Assignment. Once you find the line with "vor Irreführung und Täuschung..." in the entries below, print it and each line after it up to and including the line with "Conoce cómo la", exactly, without pictures.

[[ Source data, beginning ]]

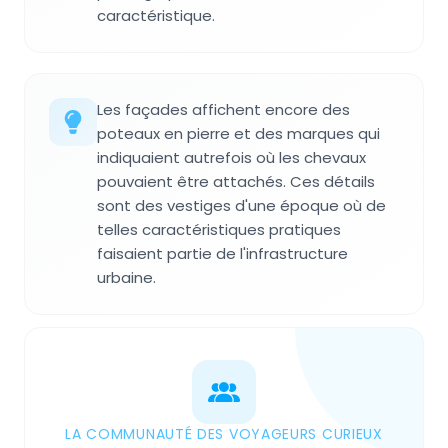
caractéristique.
Les façades affichent encore des
poteaux en pierre et des marques qui
indiquaient autrefois où les chevaux
pouvaient être attachés. Ces détails
sont des vestiges d'une époque où de
telles caractéristiques pratiques
faisaient partie de l'infrastructure
urbaine.
LA COMMUNAUTÉ DES VOYAGEURS CURIEUX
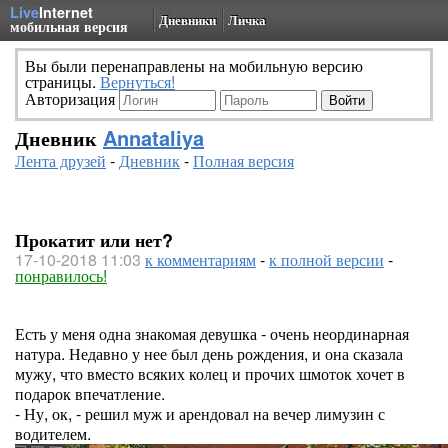
Live
Internet
Дневники
Личка
мобильная версия
Вы были перенаправлены на мобильную версию
страницы.
Вернуться!
Авторизация
Дневник
Annataliya
Лента друзей
-
Дневник
-
Полная версия
Прокатит или нет?
17-10-2018 11:03
к комментариям
-
к полной версии
-
понравилось!
Есть у меня одна знакомая девушка - очень неординарная
натура. Недавно у нее был день рождения, и она сказала
мужу, что вместо всяких колец и прочих шмоток хочет в
подарок впечатление.
- Ну, ок, - решил муж и арендовал на вечер лимузин с
водителем.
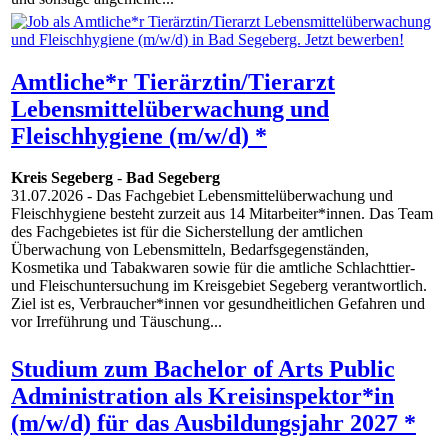
Amtliche*r Tierärztin/Tierarzt
Lebensmittelüberwachung und
Fleischhygiene (m/w/d) *
Kreis Segeberg
-
Bad Segeberg
31.07.2026
- Das Fachgebiet Lebensmittelüberwachung und
Fleischhygiene besteht zurzeit aus 14 Mitarbeiter*innen. Das Team
des Fachgebietes ist für die Sicherstellung der amtlichen
Überwachung von Lebensmitteln, Bedarfsgegenständen,
Kosmetika und Tabakwaren sowie für die amtliche Schlachttier-
und Fleischuntersuchung im Kreisgebiet Segeberg verantwortlich.
Ziel ist es, Verbraucher*innen vor gesundheitlichen Gefahren und
vor Irreführung und Täuschung...
Studium zum Bachelor of Arts Public
Administration als Kreisinspektor*in
(m/w/d) für das Ausbildungsjahr 2027 *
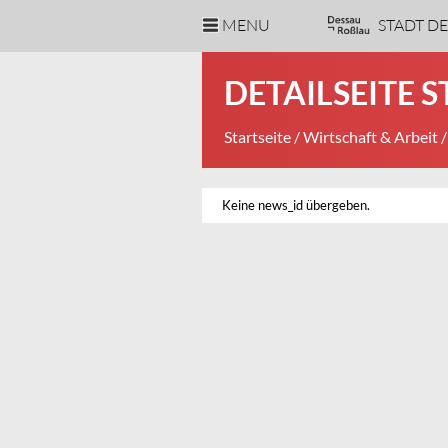
MENU
STADT D
DETAILSEITE 
Startseite
/
Wirtschaft & Arbeit
/
Keine news_id übergeben.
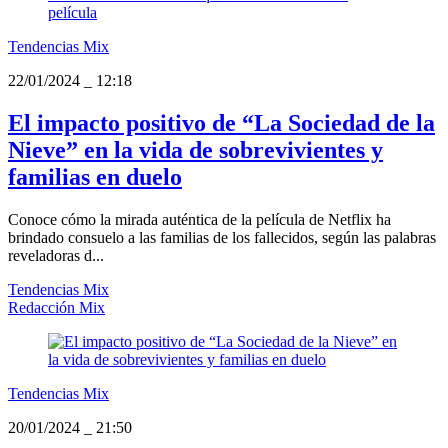
Tendencias Mix
22/01/2024
_
12:18
El impacto positivo de “La Sociedad de la
Nieve” en la vida de sobrevivientes y
familias en duelo
Conoce cómo la mirada auténtica de la película de Netflix ha
brindado consuelo a las familias de los fallecidos, según las palabras
reveladoras d...
Tendencias Mix
Redacción Mix
Tendencias Mix
20/01/2024
_
21:50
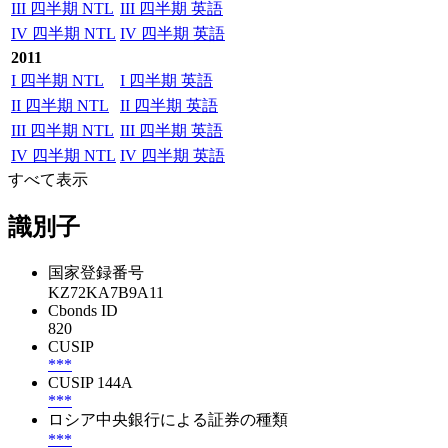
III 四半期 NTL
III 四半期 英語
IV 四半期 NTL
IV 四半期 英語
2011
I 四半期 NTL
I 四半期 英語
II 四半期 NTL
II 四半期 英語
III 四半期 NTL
III 四半期 英語
IV 四半期 NTL
IV 四半期 英語
すべて表示
識別子
国家登録番号
KZ72KA7B9A11
Cbonds ID
820
CUSIP
***
CUSIP 144A
***
ロシア中央銀行による証券の種類
***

[[ Source data, end ]]

Task response.
vor Irreführung und Täuschung...
Studium zum Bachelor of Arts Public
Administration als Kreisinspektor*in
(m/w/d) für das Ausbildungsjahr 2027 *
MENU
STADT D
DETAILSEITE 
Startseite
/
Wirtschaft & Arbeit
/
Keine news_id übergeben.
Tendencias Mix
22/01/2024
_
12:18
El impacto positivo de “La Sociedad de la
Nieve” en la vida de sobrevivientes y
familias en duelo
Conoce cómo la mirada auténtica de la película de Netflix ha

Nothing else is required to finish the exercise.